RECORDS below:

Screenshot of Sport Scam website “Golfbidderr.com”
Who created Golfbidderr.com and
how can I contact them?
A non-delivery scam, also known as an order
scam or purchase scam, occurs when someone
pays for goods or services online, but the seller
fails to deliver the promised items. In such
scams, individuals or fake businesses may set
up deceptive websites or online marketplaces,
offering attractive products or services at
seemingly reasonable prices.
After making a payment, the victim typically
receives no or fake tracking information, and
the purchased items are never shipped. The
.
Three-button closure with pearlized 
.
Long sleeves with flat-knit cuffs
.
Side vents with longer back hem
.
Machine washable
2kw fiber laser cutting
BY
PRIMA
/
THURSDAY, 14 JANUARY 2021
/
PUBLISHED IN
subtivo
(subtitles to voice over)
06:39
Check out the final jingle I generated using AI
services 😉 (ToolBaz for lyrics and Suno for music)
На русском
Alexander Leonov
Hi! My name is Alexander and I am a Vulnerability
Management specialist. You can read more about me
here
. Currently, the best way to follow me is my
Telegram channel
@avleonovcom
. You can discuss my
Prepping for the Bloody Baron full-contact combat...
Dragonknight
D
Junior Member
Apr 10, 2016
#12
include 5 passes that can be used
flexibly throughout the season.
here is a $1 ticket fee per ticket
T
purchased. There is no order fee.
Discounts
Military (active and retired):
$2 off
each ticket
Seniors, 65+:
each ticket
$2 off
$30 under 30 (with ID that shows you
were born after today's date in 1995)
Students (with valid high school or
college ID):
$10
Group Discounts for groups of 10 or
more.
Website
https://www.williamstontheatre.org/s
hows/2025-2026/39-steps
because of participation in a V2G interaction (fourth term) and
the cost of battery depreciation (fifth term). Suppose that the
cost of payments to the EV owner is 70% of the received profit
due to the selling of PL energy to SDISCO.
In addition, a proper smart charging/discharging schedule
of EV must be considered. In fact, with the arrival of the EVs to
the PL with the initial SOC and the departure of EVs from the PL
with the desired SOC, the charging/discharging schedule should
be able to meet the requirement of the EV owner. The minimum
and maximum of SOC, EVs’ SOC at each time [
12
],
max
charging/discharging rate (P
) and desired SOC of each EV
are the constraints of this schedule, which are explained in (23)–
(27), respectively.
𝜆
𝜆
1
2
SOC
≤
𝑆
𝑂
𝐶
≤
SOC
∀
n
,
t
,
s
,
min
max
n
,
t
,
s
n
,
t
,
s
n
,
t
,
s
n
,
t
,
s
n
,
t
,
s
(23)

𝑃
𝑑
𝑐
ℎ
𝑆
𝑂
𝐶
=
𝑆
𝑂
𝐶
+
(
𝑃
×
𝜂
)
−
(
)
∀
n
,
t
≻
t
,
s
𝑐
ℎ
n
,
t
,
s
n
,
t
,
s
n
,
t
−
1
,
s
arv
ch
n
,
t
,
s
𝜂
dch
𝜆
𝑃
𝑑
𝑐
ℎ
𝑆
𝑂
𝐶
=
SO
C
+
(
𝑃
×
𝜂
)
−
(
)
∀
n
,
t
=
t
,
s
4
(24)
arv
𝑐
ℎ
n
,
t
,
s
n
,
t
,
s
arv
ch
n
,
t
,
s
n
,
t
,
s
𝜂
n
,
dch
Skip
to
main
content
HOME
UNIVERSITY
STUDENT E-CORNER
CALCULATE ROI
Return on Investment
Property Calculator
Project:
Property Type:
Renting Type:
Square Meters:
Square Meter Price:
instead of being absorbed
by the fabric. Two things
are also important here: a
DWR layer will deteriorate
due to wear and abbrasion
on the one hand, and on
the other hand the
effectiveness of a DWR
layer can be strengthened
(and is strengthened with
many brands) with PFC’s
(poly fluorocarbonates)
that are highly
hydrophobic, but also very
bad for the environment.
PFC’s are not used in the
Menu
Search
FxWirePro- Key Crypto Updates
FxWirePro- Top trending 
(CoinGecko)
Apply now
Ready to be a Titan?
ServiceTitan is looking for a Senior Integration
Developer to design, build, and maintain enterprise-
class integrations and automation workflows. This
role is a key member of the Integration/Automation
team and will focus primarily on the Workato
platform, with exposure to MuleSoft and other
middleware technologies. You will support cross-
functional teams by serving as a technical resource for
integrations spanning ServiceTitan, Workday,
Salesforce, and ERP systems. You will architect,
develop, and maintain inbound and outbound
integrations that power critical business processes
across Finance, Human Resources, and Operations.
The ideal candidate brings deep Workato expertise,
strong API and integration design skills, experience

End of RECORDS.

EXERCISE BRIEF
If a line comes after the one with "up deceptive websites", leave it out; reproduce exactly every line of the material from the first up to and including that one.

REPLY TO THE EXERCISE
Screenshot of Sport Scam website “Golfbidderr.com”
Who created Golfbidderr.com and
how can I contact them?
A non-delivery scam, also known as an order
scam or purchase scam, occurs when someone
pays for goods or services online, but the seller
fails to deliver the promised items. In such
scams, individuals or fake businesses may set
up deceptive websites or online marketplaces,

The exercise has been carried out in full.